__Work item A__. List every gold medal recorded in the profile of Renée Del Colle below, giving the event and the year or venue of each.

__Document excerpt__.
<<<<
Renée Del Colle

Personal information
- National team: Canada
- Born: 1967 or 1968 (age 57–58) Calgary, Alberta, Canada

Sport
- Country: Canada
- Sport: Wheelchair basketball
- Disability: Lupus

Medal record
Women's Wheelchair basketball
Representing Canada
| Event | 1st | 2nd | 3rd |
| Paralympic Games | 2 | 0 | 0 |
| Wheelchair Basketball World Championship | 2 | 0 | 0 |
| Total | 4 | 0 | 0 |
Paralympic Games
| Gold medal – first place | 1996 Atlanta | Women's wheelchair basketball |
| Gold medal – first place | 2000 Sydney | Women's wheelchair basketball |
Wheelchair Basketball World Championship
| Gold medal – first place | 1994 World Championships | Women's wheelchair basketball |
| Gold medal – first place | 1998 World Championships | Women's wheelchair basketball |

= Renee del Colle =

Canadian wheelchair basketball player (born 1967/8)
>>>>
__Work item B__. Reproduce the records verbatim, beginning with their first line and continuing through the line that contains "Эндоскопы/диагностические приборы Hazet", both ends included.

__Stored data__.
<<<<
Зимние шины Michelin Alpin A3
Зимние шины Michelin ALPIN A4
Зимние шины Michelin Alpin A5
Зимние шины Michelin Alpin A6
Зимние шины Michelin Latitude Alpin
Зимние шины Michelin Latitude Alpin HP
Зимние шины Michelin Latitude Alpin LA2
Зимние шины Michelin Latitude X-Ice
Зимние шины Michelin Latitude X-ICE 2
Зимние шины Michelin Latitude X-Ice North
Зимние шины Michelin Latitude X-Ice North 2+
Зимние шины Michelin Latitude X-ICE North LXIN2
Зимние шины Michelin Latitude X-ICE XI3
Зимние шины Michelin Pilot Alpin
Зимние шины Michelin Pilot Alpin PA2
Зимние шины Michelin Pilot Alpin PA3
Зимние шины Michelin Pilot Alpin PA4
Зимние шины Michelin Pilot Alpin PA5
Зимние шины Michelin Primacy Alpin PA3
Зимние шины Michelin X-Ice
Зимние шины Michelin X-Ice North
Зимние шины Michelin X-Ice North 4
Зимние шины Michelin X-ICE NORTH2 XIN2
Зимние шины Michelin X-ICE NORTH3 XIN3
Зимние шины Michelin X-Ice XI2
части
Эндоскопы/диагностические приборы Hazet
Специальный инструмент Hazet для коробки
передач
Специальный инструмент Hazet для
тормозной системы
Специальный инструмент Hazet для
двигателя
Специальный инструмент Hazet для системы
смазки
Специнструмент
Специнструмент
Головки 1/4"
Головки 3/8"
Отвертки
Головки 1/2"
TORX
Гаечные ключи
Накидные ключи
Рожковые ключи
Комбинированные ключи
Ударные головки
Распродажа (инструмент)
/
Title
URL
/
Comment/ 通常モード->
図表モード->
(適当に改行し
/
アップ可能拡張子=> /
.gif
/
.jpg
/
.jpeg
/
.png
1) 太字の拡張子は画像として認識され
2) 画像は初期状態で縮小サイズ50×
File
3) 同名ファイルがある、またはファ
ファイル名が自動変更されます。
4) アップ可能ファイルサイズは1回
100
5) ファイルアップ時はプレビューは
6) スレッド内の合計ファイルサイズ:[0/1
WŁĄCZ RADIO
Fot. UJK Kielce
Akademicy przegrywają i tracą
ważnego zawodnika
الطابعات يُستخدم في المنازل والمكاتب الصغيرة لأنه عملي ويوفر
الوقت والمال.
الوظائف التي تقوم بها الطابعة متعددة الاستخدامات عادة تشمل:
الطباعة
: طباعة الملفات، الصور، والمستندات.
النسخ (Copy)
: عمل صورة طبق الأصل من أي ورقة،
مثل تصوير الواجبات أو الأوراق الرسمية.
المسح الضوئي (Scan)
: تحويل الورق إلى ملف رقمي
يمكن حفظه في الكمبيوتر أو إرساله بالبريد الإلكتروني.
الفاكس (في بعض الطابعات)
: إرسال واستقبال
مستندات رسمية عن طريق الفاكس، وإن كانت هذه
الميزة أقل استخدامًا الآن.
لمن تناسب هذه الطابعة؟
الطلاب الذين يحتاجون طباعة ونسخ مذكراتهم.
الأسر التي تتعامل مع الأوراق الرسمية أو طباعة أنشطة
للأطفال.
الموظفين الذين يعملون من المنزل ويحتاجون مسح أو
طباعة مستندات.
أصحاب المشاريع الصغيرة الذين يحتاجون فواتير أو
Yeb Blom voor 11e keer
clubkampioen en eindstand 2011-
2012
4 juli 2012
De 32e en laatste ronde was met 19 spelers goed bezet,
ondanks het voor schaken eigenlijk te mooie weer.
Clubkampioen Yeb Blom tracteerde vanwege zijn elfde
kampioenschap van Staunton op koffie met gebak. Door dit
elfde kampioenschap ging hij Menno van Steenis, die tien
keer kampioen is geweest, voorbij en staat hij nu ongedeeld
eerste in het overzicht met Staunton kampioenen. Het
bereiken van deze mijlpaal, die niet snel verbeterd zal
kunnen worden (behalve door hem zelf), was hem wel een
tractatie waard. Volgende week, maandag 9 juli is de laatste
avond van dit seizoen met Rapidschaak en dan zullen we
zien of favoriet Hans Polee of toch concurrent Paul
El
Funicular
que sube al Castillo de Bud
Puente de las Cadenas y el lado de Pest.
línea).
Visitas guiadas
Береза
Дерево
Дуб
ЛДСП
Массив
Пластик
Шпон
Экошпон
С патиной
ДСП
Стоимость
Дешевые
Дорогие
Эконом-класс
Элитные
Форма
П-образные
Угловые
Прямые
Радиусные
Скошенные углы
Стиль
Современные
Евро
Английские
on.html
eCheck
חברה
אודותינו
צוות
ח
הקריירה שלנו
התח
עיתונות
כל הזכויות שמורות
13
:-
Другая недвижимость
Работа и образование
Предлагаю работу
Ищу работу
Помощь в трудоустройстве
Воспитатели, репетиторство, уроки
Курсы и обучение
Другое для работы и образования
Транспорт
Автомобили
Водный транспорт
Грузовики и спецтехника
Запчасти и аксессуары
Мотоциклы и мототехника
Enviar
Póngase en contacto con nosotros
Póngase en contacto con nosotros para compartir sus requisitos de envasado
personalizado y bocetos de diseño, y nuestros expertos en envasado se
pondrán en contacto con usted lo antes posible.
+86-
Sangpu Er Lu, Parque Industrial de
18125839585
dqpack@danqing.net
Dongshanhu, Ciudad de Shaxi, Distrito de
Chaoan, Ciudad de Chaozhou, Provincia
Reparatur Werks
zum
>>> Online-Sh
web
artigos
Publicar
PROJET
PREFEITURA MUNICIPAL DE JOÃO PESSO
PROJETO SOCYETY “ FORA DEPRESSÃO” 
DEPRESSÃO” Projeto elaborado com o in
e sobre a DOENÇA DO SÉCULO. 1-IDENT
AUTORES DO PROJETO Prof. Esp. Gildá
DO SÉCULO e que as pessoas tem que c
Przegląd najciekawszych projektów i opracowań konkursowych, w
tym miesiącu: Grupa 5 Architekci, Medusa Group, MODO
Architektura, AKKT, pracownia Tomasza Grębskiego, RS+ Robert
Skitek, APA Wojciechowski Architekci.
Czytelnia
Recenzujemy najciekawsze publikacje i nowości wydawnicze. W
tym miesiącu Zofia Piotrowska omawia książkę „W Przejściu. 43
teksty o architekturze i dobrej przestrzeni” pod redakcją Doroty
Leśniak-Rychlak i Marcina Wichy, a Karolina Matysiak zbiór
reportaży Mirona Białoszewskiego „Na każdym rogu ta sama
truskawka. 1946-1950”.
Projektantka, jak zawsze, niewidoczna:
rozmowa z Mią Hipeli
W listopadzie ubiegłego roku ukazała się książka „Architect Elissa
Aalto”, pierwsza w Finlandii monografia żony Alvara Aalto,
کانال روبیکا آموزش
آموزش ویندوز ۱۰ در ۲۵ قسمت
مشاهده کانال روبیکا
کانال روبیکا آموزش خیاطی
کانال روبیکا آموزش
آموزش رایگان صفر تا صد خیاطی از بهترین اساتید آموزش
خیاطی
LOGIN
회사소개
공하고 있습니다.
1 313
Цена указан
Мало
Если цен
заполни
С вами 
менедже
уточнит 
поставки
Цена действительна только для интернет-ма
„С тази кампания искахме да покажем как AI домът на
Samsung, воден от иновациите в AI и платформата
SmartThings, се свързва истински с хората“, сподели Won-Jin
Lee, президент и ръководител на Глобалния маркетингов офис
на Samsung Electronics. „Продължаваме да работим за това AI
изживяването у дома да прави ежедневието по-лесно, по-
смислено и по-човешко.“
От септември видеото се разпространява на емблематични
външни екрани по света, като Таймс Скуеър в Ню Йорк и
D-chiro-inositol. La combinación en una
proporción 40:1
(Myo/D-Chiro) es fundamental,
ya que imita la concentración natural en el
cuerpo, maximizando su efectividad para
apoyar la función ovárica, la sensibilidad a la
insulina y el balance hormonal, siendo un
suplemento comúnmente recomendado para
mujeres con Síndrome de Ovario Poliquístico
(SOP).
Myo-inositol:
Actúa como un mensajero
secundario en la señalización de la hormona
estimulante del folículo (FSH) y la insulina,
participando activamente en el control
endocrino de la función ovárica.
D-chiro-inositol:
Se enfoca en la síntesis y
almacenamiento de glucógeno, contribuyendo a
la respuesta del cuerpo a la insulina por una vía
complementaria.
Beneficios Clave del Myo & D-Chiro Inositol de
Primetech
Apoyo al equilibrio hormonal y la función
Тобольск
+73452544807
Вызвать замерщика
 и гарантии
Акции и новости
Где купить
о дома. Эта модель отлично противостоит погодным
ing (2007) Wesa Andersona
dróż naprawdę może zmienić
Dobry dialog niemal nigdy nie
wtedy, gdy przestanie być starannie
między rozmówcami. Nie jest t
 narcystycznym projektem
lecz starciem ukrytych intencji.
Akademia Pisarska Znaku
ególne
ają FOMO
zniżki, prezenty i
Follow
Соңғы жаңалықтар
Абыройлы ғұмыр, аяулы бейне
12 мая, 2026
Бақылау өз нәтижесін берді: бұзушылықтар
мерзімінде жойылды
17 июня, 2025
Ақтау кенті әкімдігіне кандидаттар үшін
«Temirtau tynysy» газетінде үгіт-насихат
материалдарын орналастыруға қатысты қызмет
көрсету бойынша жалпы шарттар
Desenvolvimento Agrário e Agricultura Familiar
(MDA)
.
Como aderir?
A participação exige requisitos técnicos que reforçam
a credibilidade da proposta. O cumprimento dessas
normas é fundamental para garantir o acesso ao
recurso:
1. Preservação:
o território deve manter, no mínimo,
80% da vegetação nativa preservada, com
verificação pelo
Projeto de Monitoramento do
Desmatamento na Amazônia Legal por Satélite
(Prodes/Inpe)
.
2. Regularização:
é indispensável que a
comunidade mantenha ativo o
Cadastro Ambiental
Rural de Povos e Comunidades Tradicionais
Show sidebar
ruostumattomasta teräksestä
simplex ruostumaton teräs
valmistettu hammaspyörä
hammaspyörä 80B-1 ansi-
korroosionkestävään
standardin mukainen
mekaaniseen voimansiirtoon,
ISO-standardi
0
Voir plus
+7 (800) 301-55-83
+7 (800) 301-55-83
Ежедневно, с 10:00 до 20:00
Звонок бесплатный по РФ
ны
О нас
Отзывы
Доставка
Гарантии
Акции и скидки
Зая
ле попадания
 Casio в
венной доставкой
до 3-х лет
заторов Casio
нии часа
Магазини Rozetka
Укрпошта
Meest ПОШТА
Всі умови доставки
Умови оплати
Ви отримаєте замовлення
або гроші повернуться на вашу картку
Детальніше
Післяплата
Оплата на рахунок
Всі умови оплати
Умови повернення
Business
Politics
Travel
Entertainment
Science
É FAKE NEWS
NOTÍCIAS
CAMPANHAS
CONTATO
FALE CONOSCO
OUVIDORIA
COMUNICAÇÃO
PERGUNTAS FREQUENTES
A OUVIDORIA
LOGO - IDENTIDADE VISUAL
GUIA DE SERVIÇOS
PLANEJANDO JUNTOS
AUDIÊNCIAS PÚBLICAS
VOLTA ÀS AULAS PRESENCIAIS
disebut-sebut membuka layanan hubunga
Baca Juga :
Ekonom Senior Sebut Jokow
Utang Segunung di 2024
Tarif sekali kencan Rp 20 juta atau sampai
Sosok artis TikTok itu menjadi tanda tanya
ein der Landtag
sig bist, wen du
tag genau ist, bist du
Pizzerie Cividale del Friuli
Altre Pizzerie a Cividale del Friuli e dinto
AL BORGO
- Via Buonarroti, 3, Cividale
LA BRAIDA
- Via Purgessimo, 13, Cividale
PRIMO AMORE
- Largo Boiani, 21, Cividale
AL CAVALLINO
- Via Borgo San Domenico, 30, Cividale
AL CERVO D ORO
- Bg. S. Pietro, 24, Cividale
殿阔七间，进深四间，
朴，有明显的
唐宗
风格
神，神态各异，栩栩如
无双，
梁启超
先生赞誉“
>>>>
__Task result A__.
- Paralympic Games, 1996 Atlanta, women's wheelchair basketball
- Paralympic Games, 2000 Sydney, women's wheelchair basketball
- Wheelchair Basketball World Championship, 1994 World Championships, women's wheelchair basketball
- Wheelchair Basketball World Championship, 1998 World Championships, women's wheelchair basketball

__Task result B__.
Зимние шины Michelin Alpin A3
Зимние шины Michelin ALPIN A4
Зимние шины Michelin Alpin A5
Зимние шины Michelin Alpin A6
Зимние шины Michelin Latitude Alpin
Зимние шины Michelin Latitude Alpin HP
Зимние шины Michelin Latitude Alpin LA2
Зимние шины Michelin Latitude X-Ice
Зимние шины Michelin Latitude X-ICE 2
Зимние шины Michelin Latitude X-Ice North
Зимние шины Michelin Latitude X-Ice North 2+
Зимние шины Michelin Latitude X-ICE North LXIN2
Зимние шины Michelin Latitude X-ICE XI3
Зимние шины Michelin Pilot Alpin
Зимние шины Michelin Pilot Alpin PA2
Зимние шины Michelin Pilot Alpin PA3
Зимние шины Michelin Pilot Alpin PA4
Зимние шины Michelin Pilot Alpin PA5
Зимние шины Michelin Primacy Alpin PA3
Зимние шины Michelin X-Ice
Зимние шины Michelin X-Ice North
Зимние шины Michelin X-Ice North 4
Зимние шины Michelin X-ICE NORTH2 XIN2
Зимние шины Michelin X-ICE NORTH3 XIN3
Зимние шины Michelin X-Ice XI2
части
Эндоскопы/диагностические приборы Hazet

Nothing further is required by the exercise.